¹H NMR (400 MHz, Chloroform-d) δ 5.72 (s, 1H), 3.64 (t, J = 8.5 Hz, 1H), 2.46–2.23 (m, 4H), 2.12–1.98 (m, 2H), 1.9–1.76 (m, 2H), 1.76–1.48 (m, 4H), 1.48–1.31 (m, 2H), 1.31–1.23 (m, 1H), 1.18 (s, 3H), 1.13–1.02 (m, 1H), 1.02–0.86 (m, 3H), and 0.78 (s, 3H).

¹³C NMR (101 MHz, Chloroform-d) δ 199.74, 171.43, 124.00, 81.76, 77.36, 54.04, 50.61, 42.95, 38.80, 36.55, 35.87, 34.09, 32.94, 31.67, 30.58, 23.48, 20.78, 17.56, and 11.19.

Although the above process achieved a high concentration and high yield of TS, a lot of the enzyme was used in the reaction, which was relatively lengthy. The optimal temperature for this enzyme is 60 °C, but the stability of the enzyme sharply decreased when the temperature exceeded 40 °C, which hindered the catalytic efficiency. Immobilization can effectively improve the thermal stability of the enzymes and facilitate their recycling, which will be one of the future research directions of this project.

4. Conclusions

This study reports a method for efficiently synthesizing testosterone from 4-AD using one enzyme. Using this method, we obtained 65.42 g/L testosterone at a scale of 100 mL, which is currently the highest level reported.

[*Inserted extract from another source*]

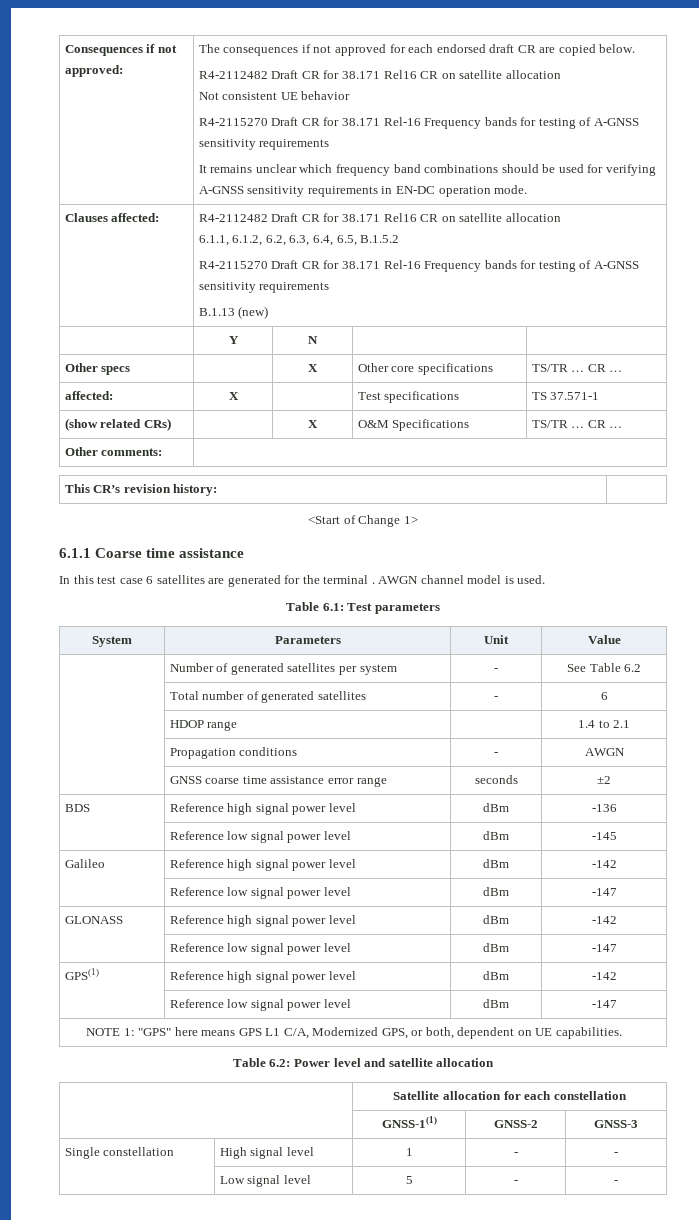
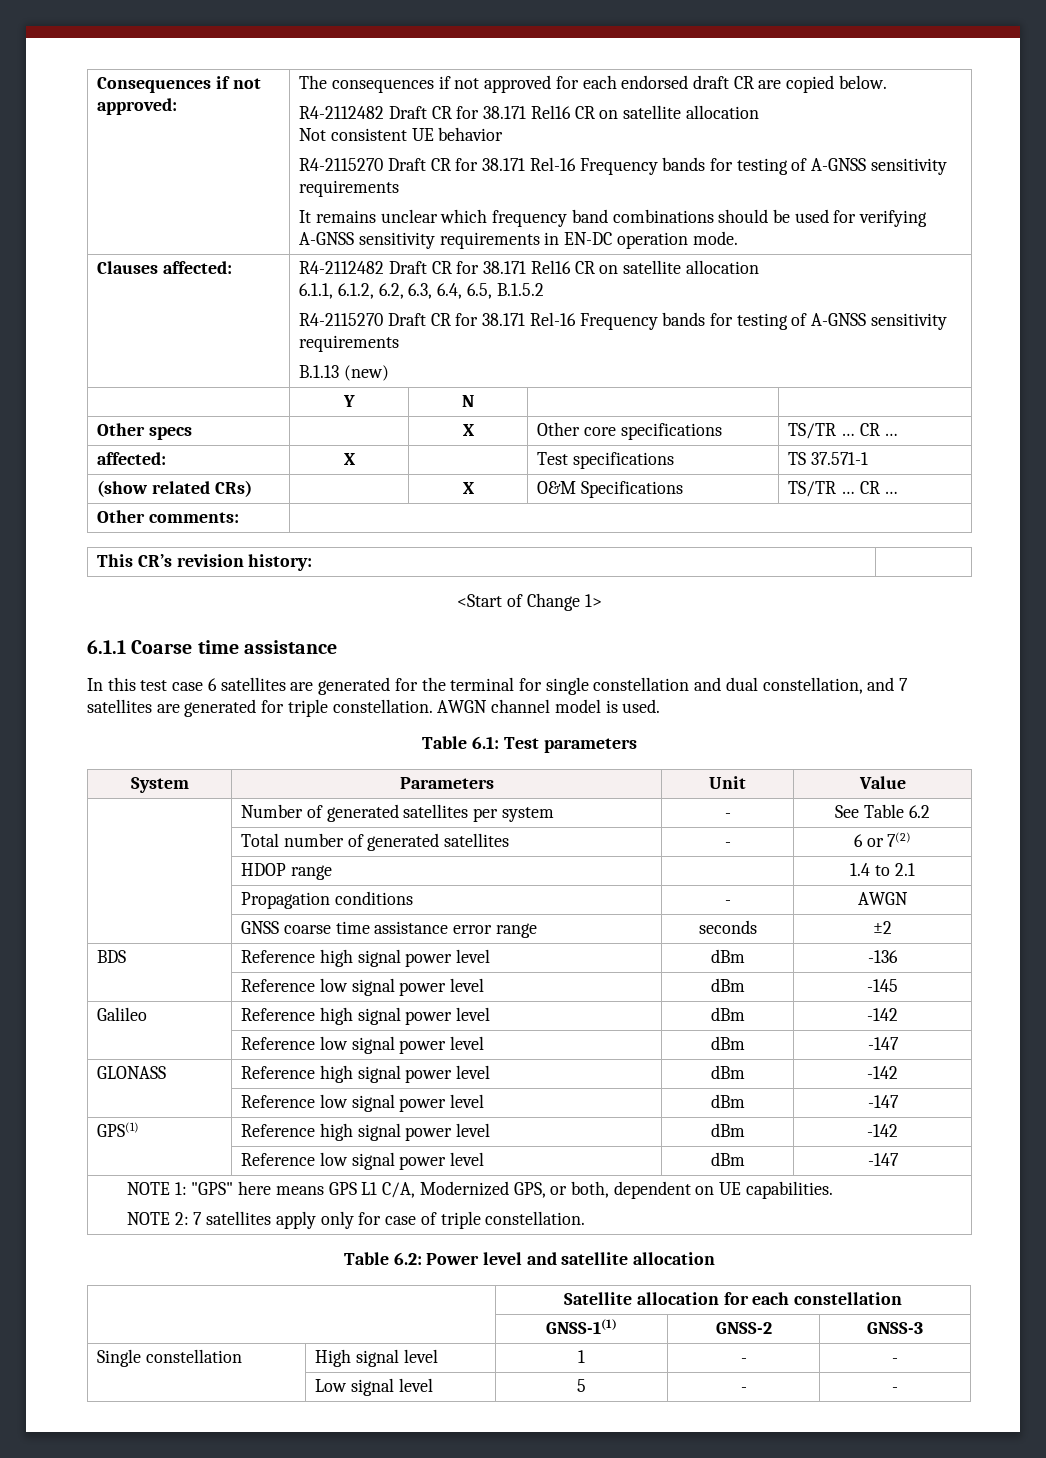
[371,582,375,584] . -> [518,677,909,695] [87,699,433,717] for single constellation and dual constellation, and 7 satellites are generated for triple constellation.
(608, 696) none -> [866,832,912,847] or 7(2)
(622, 1033) none -> [127,1211,586,1229] // NOTE 2: 7 satellites apply only for case of triple constellation.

The KR-2 used in this study belongs to the secondary alcohol dehydrogenase family of short-chain dehydrogenases. This enzyme catalyzes the reduction of substrate 4-AD to testosterone while catalyzing the regeneration of NADH with the co-substrate isopropanol. The enzyme activity level reached 1121 U/L in 5 L of the fermenter, and the crude enzyme solution was used to convert 4-AD. The inhibitory effect of acetone on the enzyme activity during co-enzyme regeneration could be overcome using the vacuum reaction method, which ensures the successful enzymatic synthesis of a high concentration of testosterone.

Several examples of secondary alcohol dehydrogenases used in co-enzyme regeneration are available. With further research, more secondary alcohol dehydrogenases could be discovered with a better co-enzyme regeneration ability and synthesis efficiency in catalyzing the synthesis of testosterone.